::: Document passage
What is periodontal disease?
Periodontal disease or gum disease is a bacterial infection, similar to strep throat, of the gums and jaw bone that causes deep pockets around your teeth and permanent gum recession. This infection can be spread from person to person. In some advanced or long term cases it causes erosion of the jaw bone and tooth loss.
What causes periodontal disease?
Periodontal disease is caused by certain strains of bacteria that multiply and attack teeth below the gum line. The bacteria are found in plaque and tartar build-up. Plaque is the soft form that can be brushed and flossed away. Tartar is the hard calcified substance that can only be removed by a dental professional. Without complete removal of tartar and plaque on a regular basis, periodontal disease will continue to progress. Periodontal disease is the #1 cause of tooth loss in adults.
What are the symptoms of periodontal disease?
While periodontal disease is a primarily “silent” condition, some noticeable symptoms can be bleeding gums, bad breath, and gum irritation.
::::::
::: Entries shown
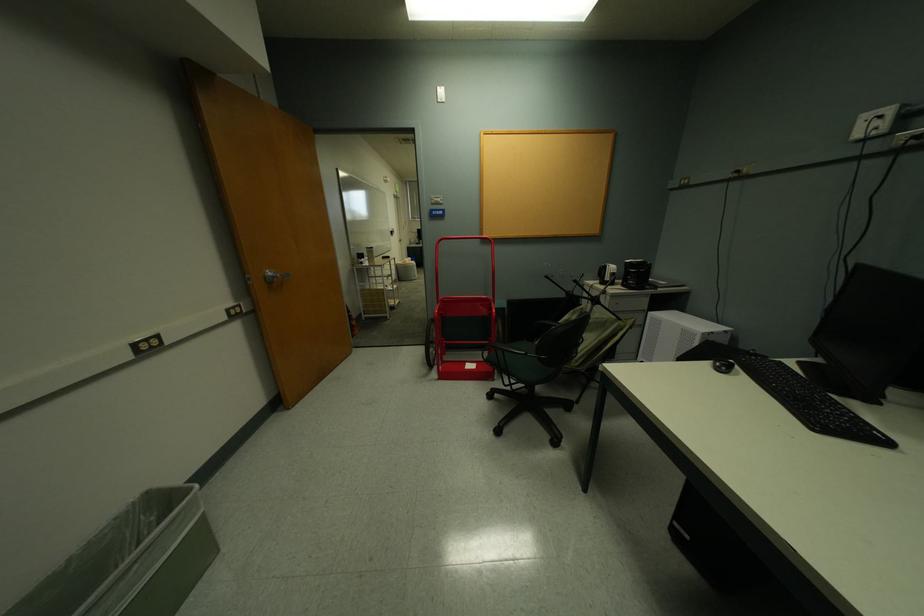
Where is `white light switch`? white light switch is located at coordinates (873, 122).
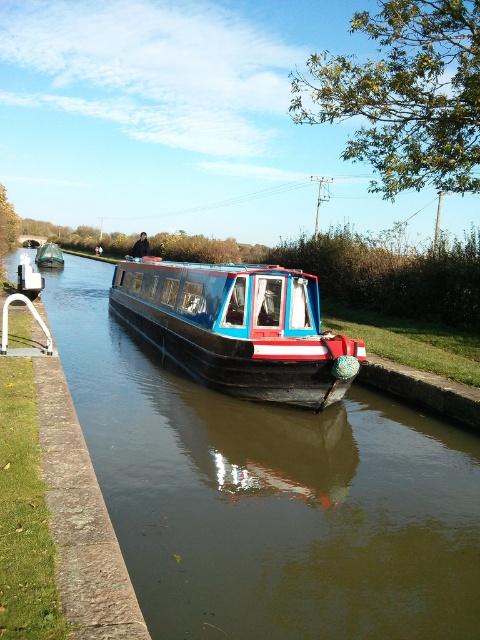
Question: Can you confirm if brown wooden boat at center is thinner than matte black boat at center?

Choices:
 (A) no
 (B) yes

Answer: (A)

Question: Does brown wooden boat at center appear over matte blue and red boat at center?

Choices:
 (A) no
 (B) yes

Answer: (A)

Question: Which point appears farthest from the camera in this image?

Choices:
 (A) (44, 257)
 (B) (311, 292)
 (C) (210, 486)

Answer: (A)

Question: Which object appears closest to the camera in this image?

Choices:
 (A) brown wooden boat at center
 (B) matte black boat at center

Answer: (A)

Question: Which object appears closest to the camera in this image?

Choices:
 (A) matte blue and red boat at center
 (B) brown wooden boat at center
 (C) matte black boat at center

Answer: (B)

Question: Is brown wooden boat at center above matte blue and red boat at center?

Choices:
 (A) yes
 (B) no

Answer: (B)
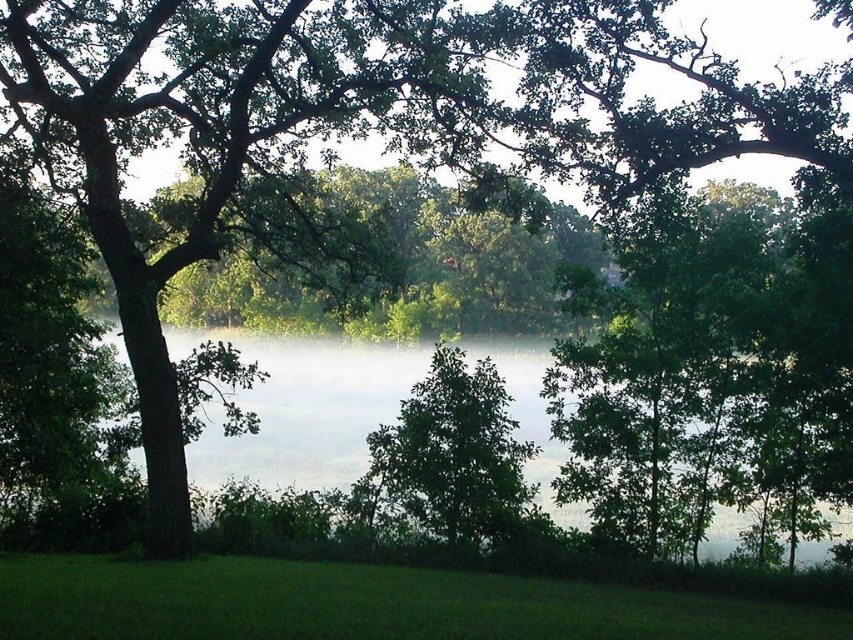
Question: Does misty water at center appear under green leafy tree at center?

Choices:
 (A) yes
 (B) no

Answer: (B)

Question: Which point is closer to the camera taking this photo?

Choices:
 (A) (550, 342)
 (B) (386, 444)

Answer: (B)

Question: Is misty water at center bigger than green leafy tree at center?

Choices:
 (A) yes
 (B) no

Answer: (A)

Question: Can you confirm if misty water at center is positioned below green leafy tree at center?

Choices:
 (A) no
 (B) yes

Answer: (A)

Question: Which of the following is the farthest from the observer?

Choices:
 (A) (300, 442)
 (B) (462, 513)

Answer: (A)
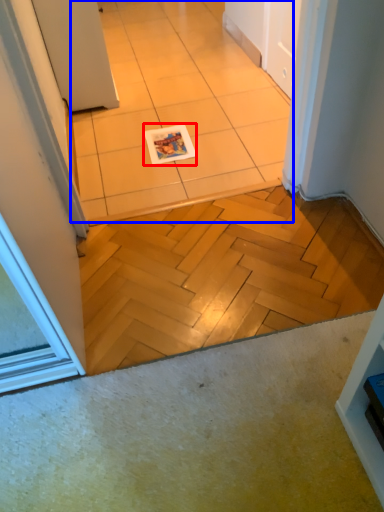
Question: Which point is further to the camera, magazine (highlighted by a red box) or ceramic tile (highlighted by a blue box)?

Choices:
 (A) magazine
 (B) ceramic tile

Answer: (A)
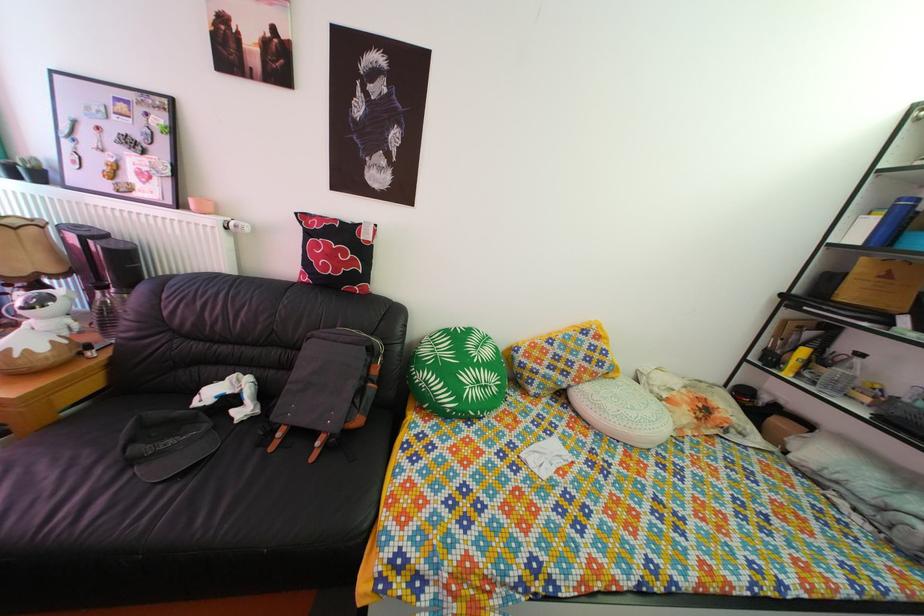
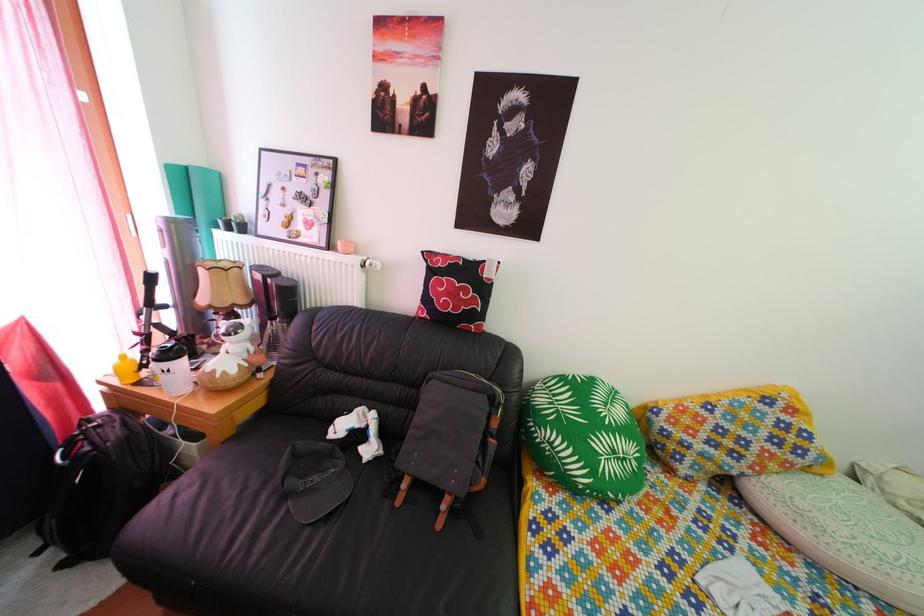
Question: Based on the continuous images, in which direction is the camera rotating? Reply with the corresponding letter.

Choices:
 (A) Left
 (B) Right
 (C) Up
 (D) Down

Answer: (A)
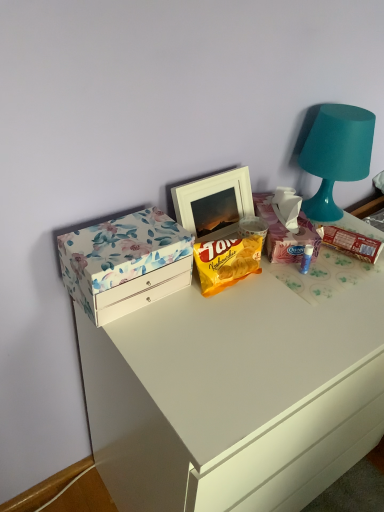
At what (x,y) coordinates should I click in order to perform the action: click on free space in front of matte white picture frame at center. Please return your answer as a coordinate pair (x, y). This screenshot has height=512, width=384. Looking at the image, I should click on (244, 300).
::::::
::: Entries shown
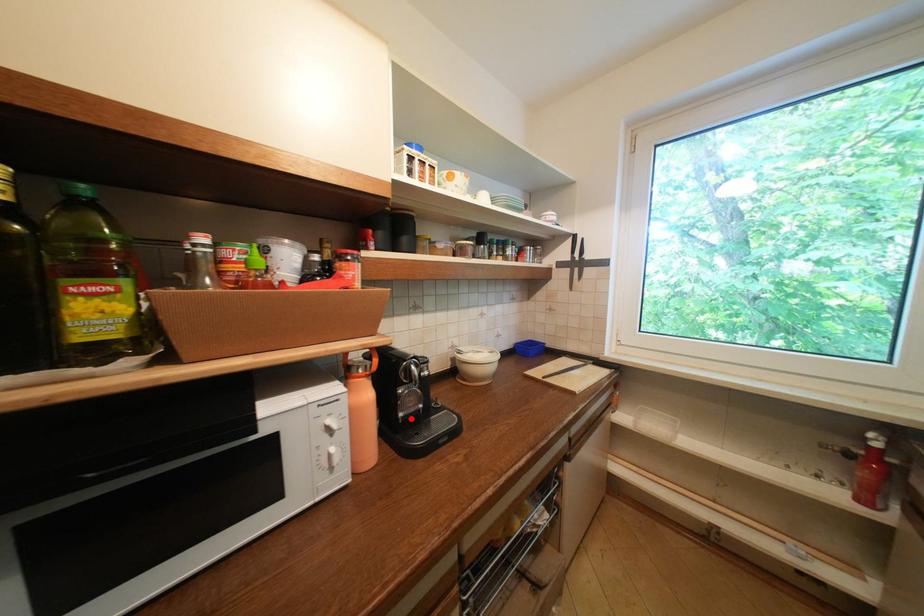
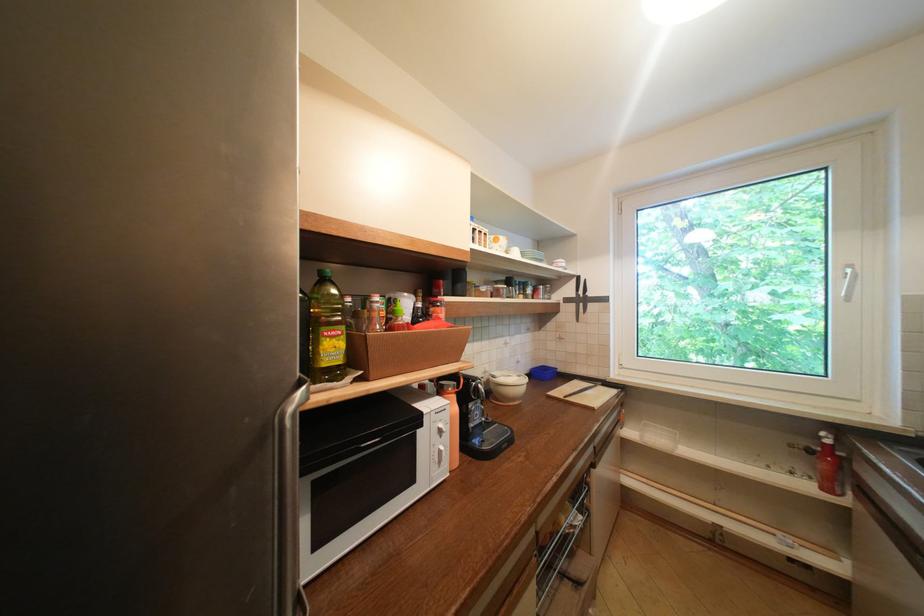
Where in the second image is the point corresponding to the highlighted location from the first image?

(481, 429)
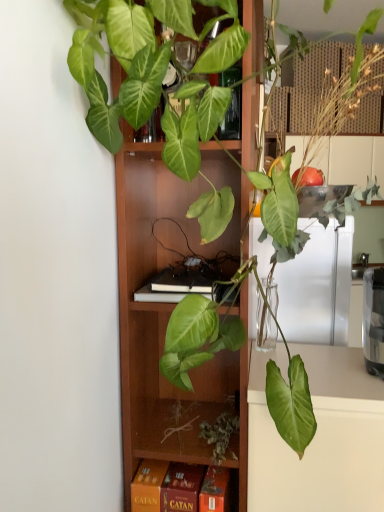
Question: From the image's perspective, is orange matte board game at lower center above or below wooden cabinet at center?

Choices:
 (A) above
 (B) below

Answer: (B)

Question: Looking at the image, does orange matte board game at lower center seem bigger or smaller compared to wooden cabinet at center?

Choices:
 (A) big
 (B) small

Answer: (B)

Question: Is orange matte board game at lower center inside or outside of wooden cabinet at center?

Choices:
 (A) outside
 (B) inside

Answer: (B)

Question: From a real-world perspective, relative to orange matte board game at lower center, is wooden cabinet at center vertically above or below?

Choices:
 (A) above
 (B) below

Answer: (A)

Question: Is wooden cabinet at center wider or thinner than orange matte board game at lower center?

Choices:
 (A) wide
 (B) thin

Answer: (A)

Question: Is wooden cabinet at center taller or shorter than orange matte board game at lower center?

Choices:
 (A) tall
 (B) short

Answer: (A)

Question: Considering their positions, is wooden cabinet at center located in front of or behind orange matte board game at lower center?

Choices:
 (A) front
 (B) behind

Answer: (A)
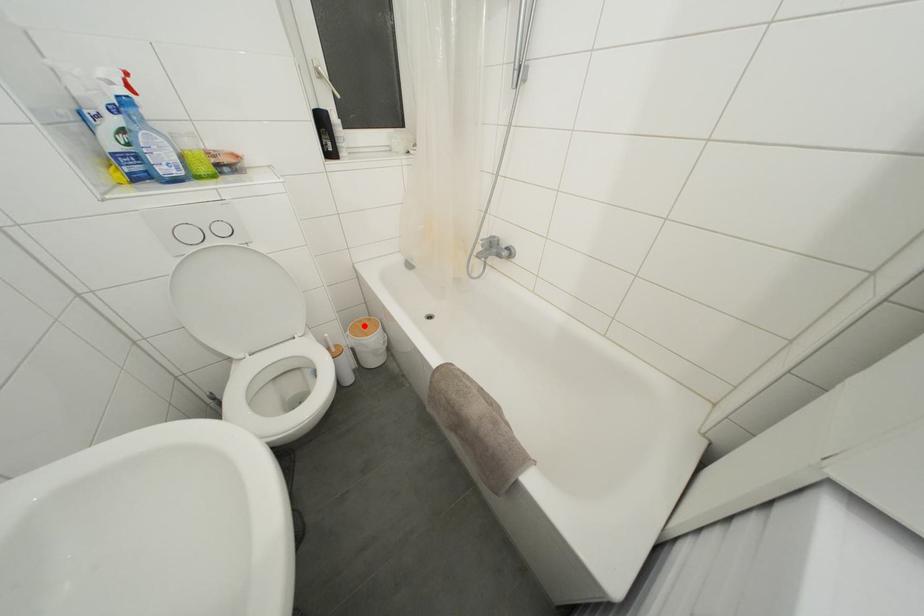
::::::
::: Entries shown
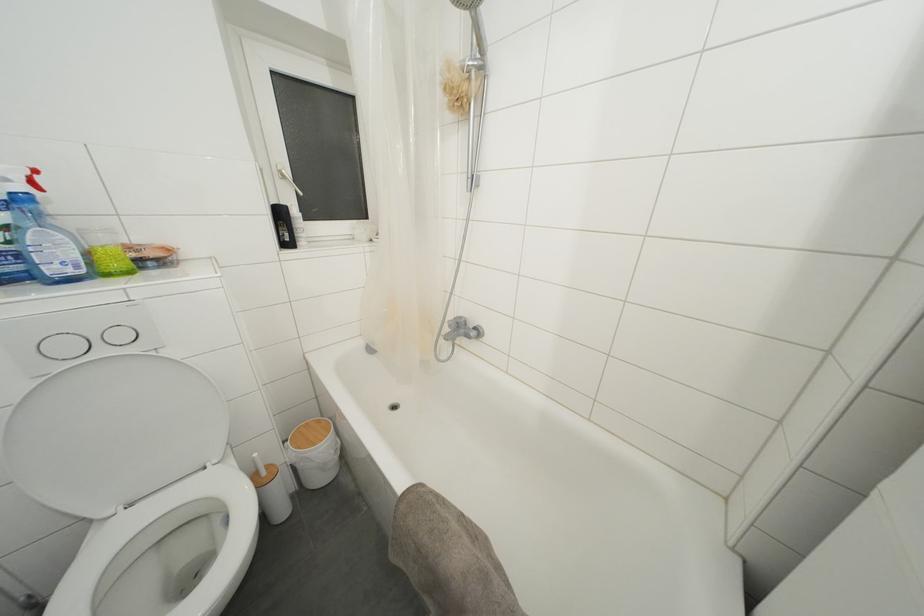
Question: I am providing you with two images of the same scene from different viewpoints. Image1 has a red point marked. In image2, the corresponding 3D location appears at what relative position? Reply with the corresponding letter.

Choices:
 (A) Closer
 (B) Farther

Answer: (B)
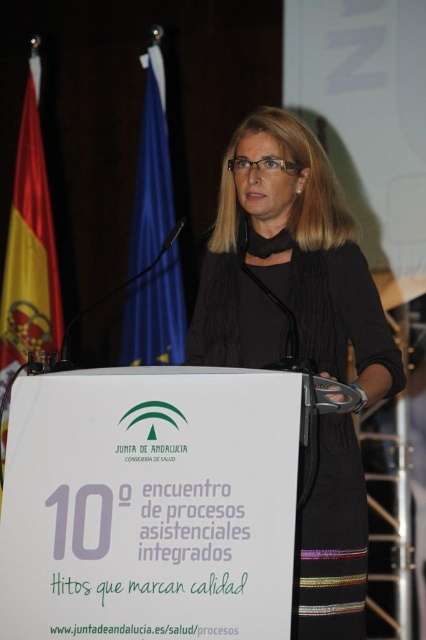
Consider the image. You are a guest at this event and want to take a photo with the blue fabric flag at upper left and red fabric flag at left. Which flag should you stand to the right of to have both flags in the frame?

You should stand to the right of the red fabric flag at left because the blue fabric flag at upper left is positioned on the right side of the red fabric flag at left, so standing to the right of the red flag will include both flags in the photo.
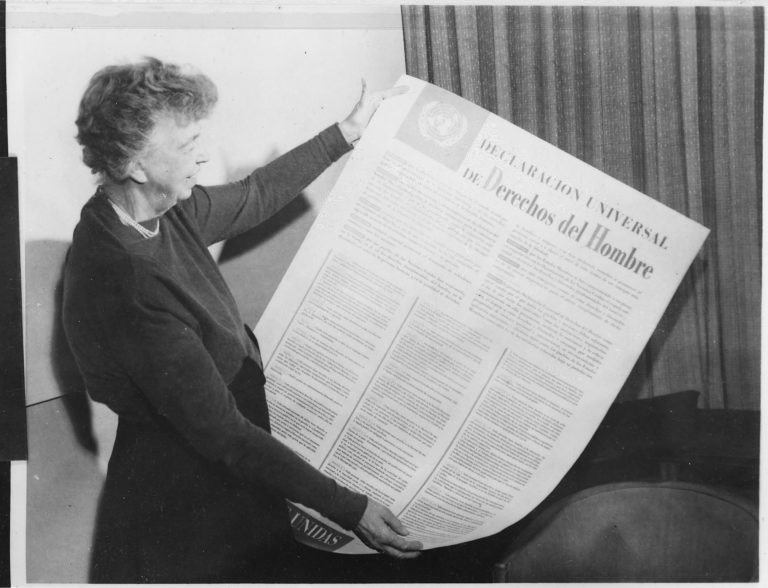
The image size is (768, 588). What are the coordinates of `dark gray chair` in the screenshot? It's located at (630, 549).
::::::
Assigned task A -
In the gum disease passage, what is the leading cause of tooth loss in adults?
Assigned task B -
Carry on the gum disease passage from its last sentence.
The entries have nothing to do with what comes next.

Answer section A -
Periodontal disease.

Answer section B -
How can periodontal disease be prevented?
Periodontal disease can be prevented with regular dental exams and cleanings at least twice a year as well as correct brushing and flossing at home.
How can periodontal disease be treated?
Early periodontal disease must be aggressively treated in order to see improvement. Treatment includes complete removal of plaque and tartar above and below the gum line, a procedure called scaling and root planning (also called deep cleaning). An anti-infective oral rinse, chlorhexidine gluconate, is also used for 4 weeks to combat this infection. Regular and thorough home care must also be practiced including brushing with a soft bristle brush and flossing. Regular home care will be combined with periodontal dental cleanings (usually every 3 months) and a stannous fluoride rinse to maintain healthy gums. When caught early and treated, the damage caused by periodontal disease can be reversed and the treatment less expensive. Periodontal disease in more advanced stages must be treated by a specialist called a periodontist.